▶ _PASSAGE FOR REVIEW_:
━━━━━━━━━━━━━━━━━━━━━━━━━━━━━━
Expanding out the square, we see that the variance can also be written in terms of the expectations of $f(x)$ and $f(x)^2$

\displaystyle var[f] = E[f(x)^2] - E[f(x)]^2 \tag{1.2.22}

for variabce of one variable x
$\displaystyle var[x] = E[x^2] - E[x]^2$

for random variables x and y, the covariance is defined by
$\displaystyle cov[x,y] = E_{x,y}[\{x - E[x]\}\{y - E[y]\}] = E_{x,y}[xy] - E[x]E[y]$

for two vectors of random variables $\mathbf x$ and $\mathbf y$ , the covariance is a matrix
$\displaystyle cov[\mathbf x, \mathbf y] = E_{\mathbf x, \mathbf y}[\{\mathbf x - E[\mathbf x]\}\{\mathbf y^\top - E[\mathbf y^\top]\}] = E_{\mathbf x, \mathbf y}[\mathbf {xy^\top}] - E[\mathbf x]E[\mathbf y^\top]$

Bayesian probabilities

So far, we have viewed probabilities in terms of the frequencies of random, repeatable events. We shall refer to this as the classical or frequentist interpretation of probability. Now we turn to the more general Bayesian view, in which probabilities provide a quantification of uncertainty.

we can adopt a similar approach when making inferences about quantities such as the parameters $\mathbf w$ in the polynomial curve fitting example. We capture our assumptions about $\mathbf w$ , before observing the data, in the form of a prior probability distribution $p(w)$ . The effect of the observed data $D = \{t_1, . . . , t_N \}$ is expressed through the conditional probability $p(D|w)$ , how this can be represented explicitly. Bayes’ theorem, which takes the form

\displaystyle p(\mathbf w|D) = \frac{p(D|\mathbf w)p(\mathbf w)}{p(D)} \tag{1.2.23}

then allows us to evaluate the uncertainty in $\mathbf w$ after we have observed D in the form of the posterior probability $p(w|D)$

The quantity $p(D|w)$ on the right-hand side of Bayes’ theorem is evaluated for the observed data set $D$ and can be viewed as a function of the parameter vector $\mathbf w$ , in which case it is called the likelihood function.It expresses how probable the observed data set is for different settings of the parameter vector $\mathbf w$ .

Note that the likelihood is not a probability distribution over $\mathbf w$ , and its integral with respect to $\mathbf w$ does not (necessarily) equal one.

Given this definition of likelihood, we can state Bayes’ theorem in words: $posterior \propto likelihood \times prior$ where all of these quantities are viewed as functions of $\mathbf w$ .
━━━━━━━━━━━━━━━━━━━━━━━━━━━━━━
▶ _ENTRIES PROVIDED_:
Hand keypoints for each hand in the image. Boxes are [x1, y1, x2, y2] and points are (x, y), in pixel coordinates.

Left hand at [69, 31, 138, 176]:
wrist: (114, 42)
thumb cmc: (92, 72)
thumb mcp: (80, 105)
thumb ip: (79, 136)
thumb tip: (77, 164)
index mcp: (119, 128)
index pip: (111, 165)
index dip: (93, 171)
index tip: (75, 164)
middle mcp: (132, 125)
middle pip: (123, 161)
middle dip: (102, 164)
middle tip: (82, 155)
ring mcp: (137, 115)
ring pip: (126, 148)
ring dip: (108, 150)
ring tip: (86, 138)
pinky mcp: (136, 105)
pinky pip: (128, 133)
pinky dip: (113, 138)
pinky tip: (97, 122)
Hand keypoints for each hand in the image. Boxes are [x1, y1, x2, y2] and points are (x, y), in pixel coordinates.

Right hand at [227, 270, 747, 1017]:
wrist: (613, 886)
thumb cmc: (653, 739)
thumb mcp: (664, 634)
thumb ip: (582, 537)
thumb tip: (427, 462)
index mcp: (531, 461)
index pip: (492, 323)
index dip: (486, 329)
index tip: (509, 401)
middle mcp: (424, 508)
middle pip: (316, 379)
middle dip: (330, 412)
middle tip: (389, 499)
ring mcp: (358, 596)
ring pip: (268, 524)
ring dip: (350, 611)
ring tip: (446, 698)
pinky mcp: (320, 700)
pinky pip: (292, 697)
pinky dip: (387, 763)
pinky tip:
━━━━━━━━━━━━━━━━━━━━━━━━━━━━━━
▶ _INSTRUCTIONS FOR THE TASK_:
Pick up the notes on variance, covariance and Bayesian probability above from the point where they stop, and write the next few sentences.

▶ _FINAL ANSWER_:
The denominator in (1.2.23) is the normalization constant, which ensures that the posterior distribution on the left-hand side is a valid probability density and integrates to one. Indeed, integrating both sides of (1.2.23) with respect to $\mathbf w$ , we can express the denominator in Bayes’ theorem in terms of the prior distribution and the likelihood function

\displaystyle p(D) = \int p(D|\mathbf w)p(\mathbf w)d\mathbf w \tag{1.2.24}

In both the Bayesian and frequentist paradigms, the likelihood function $p(D|\mathbf w)$ plays a central role. However, the manner in which it is used is fundamentally different in the two approaches. In a frequentist setting, $\bf w$ is considered to be a fixed parameter, whose value is determined by some form of ‘estimator’, and error bars on this estimate are obtained by considering the distribution of possible data sets $D$ . By contrast, from the Bayesian viewpoint there is only a single data set $D$ (namely the one that is actually observed), and the uncertainty in the parameters is expressed through a probability distribution over $\mathbf w$ .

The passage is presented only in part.